Saturday, October 25, 2008

So Bad

"I feel a bit retarded and I know I shouldn't project the examples of others in different situations on to you now, but at least now you know why I'm weird. No pressure."
"I guess I'm just worried that I won't really have anything to do. I mean, I don't want to commit to this thing and then spend six months in the US for no reason... working for Starbucks or some shit."
"For me it's not just this thing, its my life. I can't afford to go back and do nothing. Or else I'll have nothing and be nothing."
"You are a guy and I am a girl. That worries me."
"I'm not asking you for life or death, or forever or never. All I'm asking is for you to try something. Make it easier. You have time, but not that much. When you look back on your life, will you be sorry that you did this?"
"What, exactly will I be doing?"
"I can't expect it to be your life, too, and I can't guarantee anything at all. All I can do is be so loud and persistent that you can't ignore me. I--this thing--needs someone else. Someone different. I'm expendable, the end is not."
"I need to process, it's a lot to unpack. Give me some time."
"I know ow this ends."
"It looks positive."
"Of course."

I want to start a record label. So bad.

Monday, October 20, 2008

Sustainability

So I say "sustainability" and you think "green." I smoke cigarettes. Antelopes are not a primary concern of mine. Needless to say, I think our definition of sustainability is a bit narrow (Neutered). Sustainability should be holistic. It should encompass the abstract as well as the explicit. Economy, Ecology, Sociology, Spirituality. The idea should move in all spheres. If we live with regard and circumspection for our surroundings socially, morally, intellectually, physically, and emotionally, the world would be a cleaner, happier place.

Friday, October 17, 2008

Botulism: Sans Diarrhea

I chose the name because I hear botulism is really catchy, but don't want to give anyone who reads the page diarrhea.
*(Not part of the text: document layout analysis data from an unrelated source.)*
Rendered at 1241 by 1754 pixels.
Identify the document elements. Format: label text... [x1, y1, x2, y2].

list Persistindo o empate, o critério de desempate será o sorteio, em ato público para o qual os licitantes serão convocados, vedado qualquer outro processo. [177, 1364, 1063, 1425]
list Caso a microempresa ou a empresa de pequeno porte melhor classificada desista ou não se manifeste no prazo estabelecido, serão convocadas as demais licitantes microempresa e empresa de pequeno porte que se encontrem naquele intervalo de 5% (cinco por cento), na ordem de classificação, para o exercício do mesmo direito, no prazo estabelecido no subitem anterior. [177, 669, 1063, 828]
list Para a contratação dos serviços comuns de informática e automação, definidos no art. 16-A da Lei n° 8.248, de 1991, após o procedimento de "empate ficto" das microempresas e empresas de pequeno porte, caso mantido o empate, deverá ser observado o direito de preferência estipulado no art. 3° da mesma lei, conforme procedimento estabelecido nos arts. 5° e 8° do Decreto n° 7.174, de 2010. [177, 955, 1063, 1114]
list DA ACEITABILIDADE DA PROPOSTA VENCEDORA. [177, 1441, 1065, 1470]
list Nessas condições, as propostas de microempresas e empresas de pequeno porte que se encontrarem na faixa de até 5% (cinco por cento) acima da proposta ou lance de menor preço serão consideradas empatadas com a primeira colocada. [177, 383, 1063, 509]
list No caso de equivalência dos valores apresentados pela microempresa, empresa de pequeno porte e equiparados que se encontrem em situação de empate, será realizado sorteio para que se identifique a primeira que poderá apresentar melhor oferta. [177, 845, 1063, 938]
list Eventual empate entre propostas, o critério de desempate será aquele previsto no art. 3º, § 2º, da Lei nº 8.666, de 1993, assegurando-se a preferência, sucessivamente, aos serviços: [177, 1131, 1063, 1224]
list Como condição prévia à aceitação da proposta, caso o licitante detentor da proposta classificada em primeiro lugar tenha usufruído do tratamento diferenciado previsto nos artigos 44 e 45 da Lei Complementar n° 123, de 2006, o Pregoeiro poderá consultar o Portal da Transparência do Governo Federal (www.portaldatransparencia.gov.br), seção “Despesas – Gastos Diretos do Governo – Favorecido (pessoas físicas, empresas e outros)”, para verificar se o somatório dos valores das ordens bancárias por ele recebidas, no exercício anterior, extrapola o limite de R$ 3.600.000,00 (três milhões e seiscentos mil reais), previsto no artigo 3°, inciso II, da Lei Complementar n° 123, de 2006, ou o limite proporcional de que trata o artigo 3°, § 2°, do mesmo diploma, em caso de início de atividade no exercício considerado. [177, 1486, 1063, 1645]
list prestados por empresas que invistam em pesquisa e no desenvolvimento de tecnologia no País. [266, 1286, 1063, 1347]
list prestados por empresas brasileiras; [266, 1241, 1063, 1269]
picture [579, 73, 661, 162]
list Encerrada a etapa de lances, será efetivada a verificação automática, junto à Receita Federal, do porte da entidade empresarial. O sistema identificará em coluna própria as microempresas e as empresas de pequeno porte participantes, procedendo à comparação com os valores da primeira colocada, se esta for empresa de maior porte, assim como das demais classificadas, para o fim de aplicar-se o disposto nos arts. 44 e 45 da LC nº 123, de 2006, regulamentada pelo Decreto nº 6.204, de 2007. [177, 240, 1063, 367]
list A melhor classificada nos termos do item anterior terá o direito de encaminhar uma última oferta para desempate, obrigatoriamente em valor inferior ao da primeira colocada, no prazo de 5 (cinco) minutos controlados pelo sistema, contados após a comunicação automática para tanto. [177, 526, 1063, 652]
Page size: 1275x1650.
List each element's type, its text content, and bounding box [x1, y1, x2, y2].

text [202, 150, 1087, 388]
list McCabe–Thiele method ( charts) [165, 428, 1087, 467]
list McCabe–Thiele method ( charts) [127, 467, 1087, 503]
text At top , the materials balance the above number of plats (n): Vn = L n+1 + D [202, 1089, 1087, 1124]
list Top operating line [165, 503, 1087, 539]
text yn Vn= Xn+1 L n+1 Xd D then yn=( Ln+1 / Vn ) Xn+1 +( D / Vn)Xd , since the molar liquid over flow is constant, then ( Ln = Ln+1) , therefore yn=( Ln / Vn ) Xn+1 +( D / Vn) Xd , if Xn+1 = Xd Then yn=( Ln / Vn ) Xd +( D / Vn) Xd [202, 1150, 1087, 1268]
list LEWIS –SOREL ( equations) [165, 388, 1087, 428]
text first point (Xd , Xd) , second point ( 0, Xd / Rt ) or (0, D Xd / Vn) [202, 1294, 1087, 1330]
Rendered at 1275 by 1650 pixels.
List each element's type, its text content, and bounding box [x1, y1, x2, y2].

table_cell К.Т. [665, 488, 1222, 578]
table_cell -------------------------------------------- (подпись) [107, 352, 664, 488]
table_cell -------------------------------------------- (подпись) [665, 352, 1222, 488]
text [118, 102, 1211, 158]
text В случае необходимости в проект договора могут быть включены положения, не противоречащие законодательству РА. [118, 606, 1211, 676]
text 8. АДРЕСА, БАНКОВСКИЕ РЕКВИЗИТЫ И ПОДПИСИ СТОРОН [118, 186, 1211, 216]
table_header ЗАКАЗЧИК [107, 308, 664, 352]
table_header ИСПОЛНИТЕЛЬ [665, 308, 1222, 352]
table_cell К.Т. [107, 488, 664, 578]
That would require a commitment few are willing to make--a raw deal to be sure. So, in an effort to preempt any questions I might receive about the side-effects of my writing, I was sure to include "Sans Diarrhea" in the title. No worries, and no loose stool. I wanted to capture all the contagious, infectious, undercooked fun of botulism without any of the drawbacks. I also wanted to cast a more positive light on a pathogen that often gets a bad rap.